| Paginatekst |
==============================

Artikel 7 Algemene Gebruiksregels

Tot een gebruik in strijd met dit bestemmingsplan wordt begrepen het gebruik dat afwijkt van de bestemmingsomschrijvingen, waaronder in ieder geval wordt begrepen:

het gebruik van gronden en bouwwerken ten behoeve van recreatief nachtverblijf;

het gebruik van gronden en bouwwerken voor seksinrichtingen.

Artikel 8 Algemene Aanduidingsregels

8.1 Luchtvaartverkeerzone

Artikel 9 Algemene Afwijkingsregels

Het bevoegd gezag kan, mits geen onevenredige aantasting plaatsvindt van:

de gebruiksmogelijkheden van aangrenzende gronden;

het straat- en bebouwingsbeeld;

de sociale veiligheid;

de verkeersveiligheid;

de woonsituatie;

de milieusituatie, waaronder de akoestische aspecten;

de waterhuishouding;

het woon- en leefklimaat in de omgeving,

bij omgevingsvergunning afwijken van:

de in het plan gegeven maten, afmetingen en percentages tot niet meer dan 10% van die maten, afmetingen en percentages, uitsluitend indien dat om constructieve redenen noodzakelijk is;

het bepaalde in het plan en toestaan dat het beloop of profiel van wegen of de aansluiting van wegen onderling in geringe mate wordt aangepast, indien de verkeersveiligheid en/of intensiteit daartoe aanleiding geeft;

het bepaalde in het plan en toestaan de bouwhoogte van andere bouwwerken ten behoeve van kunstwerken, geen gebouwen zijnde, en ten behoeve van zend-, ontvang- en/of sirenemasten wordt vergroot tot maximaal 40 m;

het bepaalde in het plan en toestaan dat openbare nutsgebouwtjes, wachthuisjes ten behoeve van het openbaar vervoer, telefooncellen, gebouwtjes ten behoeve van de bediening van kunstwerken, toiletgebouwtjes, en naar de aard daarmee gelijk te stellen gebouwtjes en bouwwerken, geen gebouwen zijnde, worden gebouwd, mits:

  1. de inhoud per gebouwtje niet meer dan 100 m³ bedraagt;

  1. de bouwhoogte van bouwwerken, geen gebouwen zijnde, ten hoogste 15 m bedraagt.

==============================

| Opdracht 1 |
Beantwoord de volgende vragen over de paginatekst.
(a) Welke twee vormen van gebruik worden in ieder geval gerekend tot gebruik in strijd met het bestemmingsplan?
(b) Tot hoeveel meter mag de bouwhoogte ten behoeve van zend-, ontvang- en/of sirenemasten maximaal worden vergroot?
(c) Hoeveel mag de inhoud per gebouwtje ten hoogste bedragen?
| Opdracht 2 |
Neem uit de paginatekst letterlijk het gedeelte over dat begint bij "het bepaalde in het plan en toestaan dat het" en eindigt bij "15 m bedraagt.".

==============================

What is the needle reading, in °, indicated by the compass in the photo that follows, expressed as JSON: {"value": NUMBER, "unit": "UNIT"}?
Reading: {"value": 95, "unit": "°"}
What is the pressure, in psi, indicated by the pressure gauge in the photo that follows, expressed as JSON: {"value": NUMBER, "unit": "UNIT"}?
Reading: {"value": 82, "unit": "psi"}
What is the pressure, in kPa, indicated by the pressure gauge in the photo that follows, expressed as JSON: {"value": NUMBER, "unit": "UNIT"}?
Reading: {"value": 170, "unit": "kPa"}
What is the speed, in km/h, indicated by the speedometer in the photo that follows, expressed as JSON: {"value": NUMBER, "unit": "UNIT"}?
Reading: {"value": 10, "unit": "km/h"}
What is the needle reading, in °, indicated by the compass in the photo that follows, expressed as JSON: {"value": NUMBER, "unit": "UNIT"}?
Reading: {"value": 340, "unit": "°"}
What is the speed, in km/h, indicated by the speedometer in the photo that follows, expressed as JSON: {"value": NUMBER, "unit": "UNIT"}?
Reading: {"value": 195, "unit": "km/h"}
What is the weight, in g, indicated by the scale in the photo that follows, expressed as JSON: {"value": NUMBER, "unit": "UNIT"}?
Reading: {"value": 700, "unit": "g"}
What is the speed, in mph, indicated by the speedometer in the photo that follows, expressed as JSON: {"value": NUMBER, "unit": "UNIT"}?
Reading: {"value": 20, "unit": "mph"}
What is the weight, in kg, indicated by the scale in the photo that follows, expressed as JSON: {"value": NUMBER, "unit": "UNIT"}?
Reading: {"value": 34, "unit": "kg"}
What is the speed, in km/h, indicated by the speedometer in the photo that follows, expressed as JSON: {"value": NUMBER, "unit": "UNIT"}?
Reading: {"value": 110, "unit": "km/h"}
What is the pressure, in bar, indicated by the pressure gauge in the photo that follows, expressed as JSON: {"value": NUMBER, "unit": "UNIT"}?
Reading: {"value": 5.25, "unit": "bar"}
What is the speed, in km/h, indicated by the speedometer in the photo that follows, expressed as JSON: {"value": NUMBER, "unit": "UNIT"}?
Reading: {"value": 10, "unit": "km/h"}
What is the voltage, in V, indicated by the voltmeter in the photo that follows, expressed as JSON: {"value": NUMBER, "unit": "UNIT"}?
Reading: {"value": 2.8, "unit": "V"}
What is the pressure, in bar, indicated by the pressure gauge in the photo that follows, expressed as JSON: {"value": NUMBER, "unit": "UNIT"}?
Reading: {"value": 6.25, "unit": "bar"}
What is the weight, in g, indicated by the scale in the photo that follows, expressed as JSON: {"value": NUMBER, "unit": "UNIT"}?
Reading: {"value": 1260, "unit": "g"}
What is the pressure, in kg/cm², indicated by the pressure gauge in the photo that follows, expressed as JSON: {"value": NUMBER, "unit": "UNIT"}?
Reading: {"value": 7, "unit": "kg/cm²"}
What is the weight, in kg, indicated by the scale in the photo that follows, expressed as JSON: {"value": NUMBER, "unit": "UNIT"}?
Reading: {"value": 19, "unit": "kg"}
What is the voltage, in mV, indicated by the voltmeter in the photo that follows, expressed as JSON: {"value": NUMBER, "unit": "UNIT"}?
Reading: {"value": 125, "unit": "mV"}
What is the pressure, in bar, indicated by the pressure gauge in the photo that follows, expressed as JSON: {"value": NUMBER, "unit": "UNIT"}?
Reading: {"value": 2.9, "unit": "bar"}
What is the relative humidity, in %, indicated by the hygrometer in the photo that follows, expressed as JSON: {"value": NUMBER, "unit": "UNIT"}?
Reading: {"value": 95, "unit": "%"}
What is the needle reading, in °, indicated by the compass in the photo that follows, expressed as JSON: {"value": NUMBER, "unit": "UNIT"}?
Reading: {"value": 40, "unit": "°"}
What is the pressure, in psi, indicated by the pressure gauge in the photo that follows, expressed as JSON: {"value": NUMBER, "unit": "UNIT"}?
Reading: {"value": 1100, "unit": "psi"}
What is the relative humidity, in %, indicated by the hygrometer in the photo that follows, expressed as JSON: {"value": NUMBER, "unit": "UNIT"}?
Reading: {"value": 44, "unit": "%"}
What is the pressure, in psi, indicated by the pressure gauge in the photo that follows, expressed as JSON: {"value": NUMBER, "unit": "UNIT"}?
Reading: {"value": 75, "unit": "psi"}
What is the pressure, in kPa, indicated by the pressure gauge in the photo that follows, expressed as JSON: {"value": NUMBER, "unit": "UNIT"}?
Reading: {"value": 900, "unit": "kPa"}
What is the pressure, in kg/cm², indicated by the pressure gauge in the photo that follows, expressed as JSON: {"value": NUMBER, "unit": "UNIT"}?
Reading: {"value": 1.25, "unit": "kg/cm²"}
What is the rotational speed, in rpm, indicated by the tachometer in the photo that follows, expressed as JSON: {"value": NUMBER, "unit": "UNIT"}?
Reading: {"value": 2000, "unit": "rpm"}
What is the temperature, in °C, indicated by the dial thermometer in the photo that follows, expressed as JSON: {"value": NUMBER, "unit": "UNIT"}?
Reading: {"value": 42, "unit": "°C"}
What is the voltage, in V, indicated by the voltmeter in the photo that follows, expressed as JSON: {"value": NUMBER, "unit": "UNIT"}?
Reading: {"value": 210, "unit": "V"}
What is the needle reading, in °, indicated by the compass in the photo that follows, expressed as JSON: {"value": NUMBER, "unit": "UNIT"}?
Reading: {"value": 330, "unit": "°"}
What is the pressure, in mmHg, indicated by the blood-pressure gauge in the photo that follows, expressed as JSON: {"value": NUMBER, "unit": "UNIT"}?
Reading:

==============================

| Antwoordvak 1 |
(a) Het gebruik van gronden en bouwwerken ten behoeve van recreatief nachtverblijf en het gebruik van gronden en bouwwerken voor seksinrichtingen.
(b) Tot maximaal 40 m.
(c) Niet meer dan 100 m³.

| Antwoordvak 2 |
het bepaalde in het plan en toestaan dat het beloop of profiel van wegen of de aansluiting van wegen onderling in geringe mate wordt aangepast, indien de verkeersveiligheid en/of intensiteit daartoe aanleiding geeft;

het bepaalde in het plan en toestaan de bouwhoogte van andere bouwwerken ten behoeve van kunstwerken, geen gebouwen zijnde, en ten behoeve van zend-, ontvang- en/of sirenemasten wordt vergroot tot maximaal 40 m;

het bepaalde in het plan en toestaan dat openbare nutsgebouwtjes, wachthuisjes ten behoeve van het openbaar vervoer, telefooncellen, gebouwtjes ten behoeve van de bediening van kunstwerken, toiletgebouwtjes, en naar de aard daarmee gelijk te stellen gebouwtjes en bouwwerken, geen gebouwen zijnde, worden gebouwd, mits:

  1. de inhoud per gebouwtje niet meer dan 100 m³ bedraagt;

  1. de bouwhoogte van bouwwerken, geen gebouwen zijnde, ten hoogste 15 m bedraagt.